Améliorer la coordination entre objets connectés pour les villes intelligentes
Au-delà de l’optimisation des communications par utilisation des mémoires caches, les recherches de Michèle Wigger portent plus généralement sur l’échange d’information entre agents communicants. Un des autres projets qu’elle développe concerne la coordination entre objets connectés. Toujours portée sur l’aspect théorique, elle illustre, au travers de l’exemple des transports intelligents, ses travaux en cours sur le degré maximal de coordination qu’il est possible de mettre en place entre deux entités communicantes. « Les voitures connectées veulent éviter les accidents. Mais ce qu’elles veulent vraiment faire pour cela, c’est se mettre d’accord » détaille-t-elle.
Or pour s’accorder, ces voitures doivent s’échanger des informations via les réseaux disponibles, qui dépendront peut-être des technologies utilisées par les constructeurs ou de l’environnement dans lequel elles se trouveront. En somme, les coordinations à mettre en place ne se feront pas toujours de la même façon, car le réseau disponible n’aura pas toujours la même qualité. « Je cherche donc à trouver les limites de coordination possibles selon que j’ai à disposition un réseau faible, voire inexistant, ou un réseau très puissant » pointe Michèle Wigger.
La problématique est quelque peu similaire dans le cas des capteurs reliés à l’internet des objets et visant à aider à la prise de décision. L’exemple des bâtiments soumis à des risques tels que les avalanches, les tremblements de terre ou les tsunamis est typique. Des instruments de mesure de la température, des vibrations, du bruit et d’autres paramètres divers assurent une collecte de données transmises à des centres de décision qui alerteront ou non. Souvent, les informations communiquées sont liées, car les capteurs sont proches, ou parce que les informations sont corrélées.
Dans ce cas, il est important de différencier l’information utile de l’information répétée, qui n’ajoute que peu de valeur mais demande des ressources pour être traitée tout de même. « L’enjeu est de coordonner les capteurs pour qu’ils transmettent l’information minimale avec la plus faible probabilité d’erreur possible » problématise Michèle Wigger. Le but in fine étant de faciliter la prise de décision.
Quatre axes, quatre doctorants
C’est à la fois l’aspect prometteur de ses recherches et leur qualité qui ont été récompensés au mois de septembre par une bourse Starting grant du Conseil de recherche européen (ERC). La dotation de 1,5 millions d’euros sur cinq ans permettra à Michèle Wigger d’approfondir en tout quatre axes de recherche, tous liés de près ou de loin aux questions d’amélioration du partage d’information pour optimiser les communications.

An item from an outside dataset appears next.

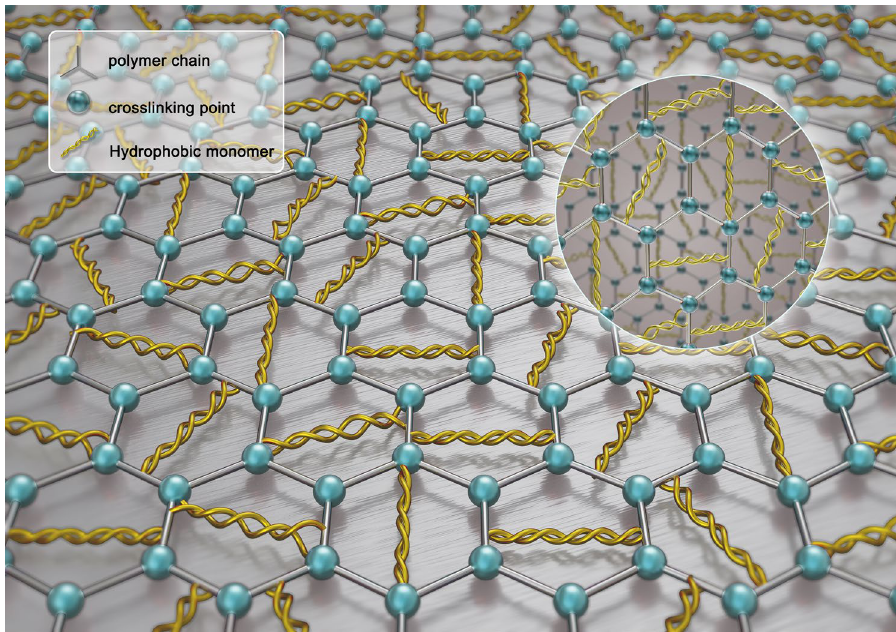
Figure 1. "Mesh-Lock" simulation diagram of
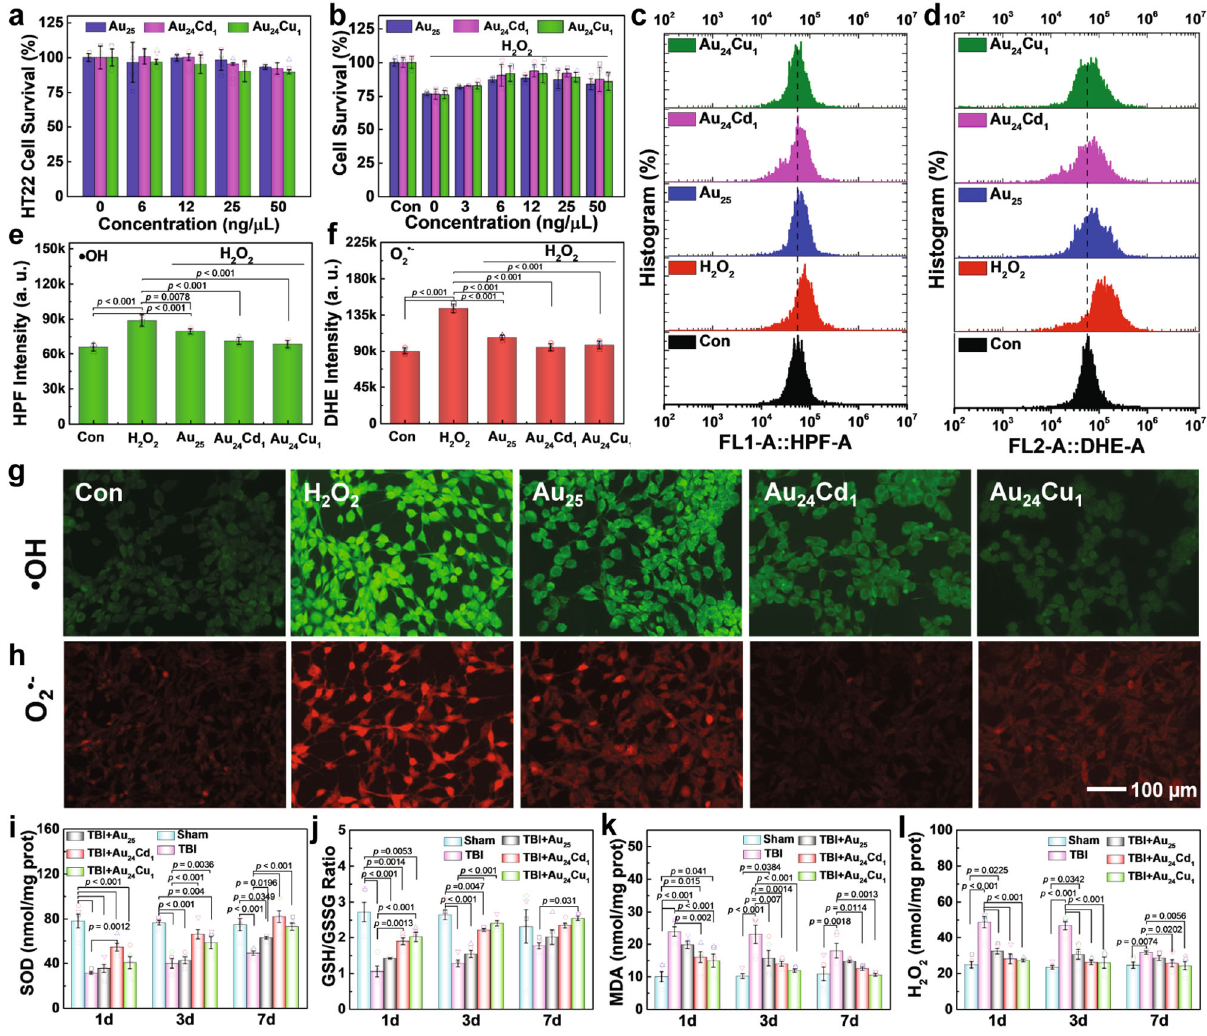
Fig. 5 Oxidative stress levels in vitro and in vivo before and after treatment of clusterzymes. a HT22 cell viability of clusterzymes ( n = 5 per group, data are presented as mean ± SD). b HT22 cell viability in the presence of H 2 O 2 with or without treatment of clusterzymes as determined by MTT assays ( n = 6 per group, data are presented as mean ± SD). Fluorescence quanti fi cation of cell staining for c , e (cid:129) OH and d , f O 2 (cid:129) − by fl ow cytometry ( n = 3 per group). Data are presented as mean ± SD and compared with the Con and H 2 O 2 groups, analyzed by one-way ANOVA with two-sided LSD test (adjusted p values are shown). Fluorescence microscopic images of intracellular g (cid:129) OH (green) and h O 2 (cid:129) – (red) levels induced by 100 μ M H 2 O 2 with or without clusterzymes treatment, stained by HPF and DHE probes, respectively. It can be seen that Au 24 Cu 1 has a better scavenging ability for (cid:129) OH and Au 24 Cd 1 shows better speci fi city for O 2 (cid:129) − , suggesting their individual selectivity for (cid:129) OH and O 2 (cid:129) − respectively. i – l Indicators for oxidative stress, including SOD, GSH/GSSG, MDA, and H 2 O 2 , of TBI mice with or without treatment of clusterzymes 1, 3, and 7 days post injury ( n = 5 per group). Data are presented as mean ± SEM and compared with the Sham and TBI groups, analyzed by one-way ANOVA with two-sided LSD test (adjusted p values are shown). Experiments were repeated independently g , h three times with similar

Grâce au financement de l’ERC, elle compte doubler son équipe au laboratoire de traitement et communication de l’information (UMR CNRS et Télécom ParisTech) qu’elle portera à quatre nouveaux doctorants et deux post-doctorants. Elle pourra ainsi attribuer chacun de ses axes à un étudiant de thèse. En plus d’un effectif accru, Michèle Wigger compte développer des partenariats. Pour le premier sujet bordé ici — celui des communications assistées par mémoire cache — elle prévoit une collaboration avec la plateforme Cortexlab de l’Insa Lyon. Elle lui permettra de mettre ses constructions de codes à l’épreuve. En confrontant la théorie aux résultats expérimentaux, elle pourra alors poursuivre plus loin ses travaux.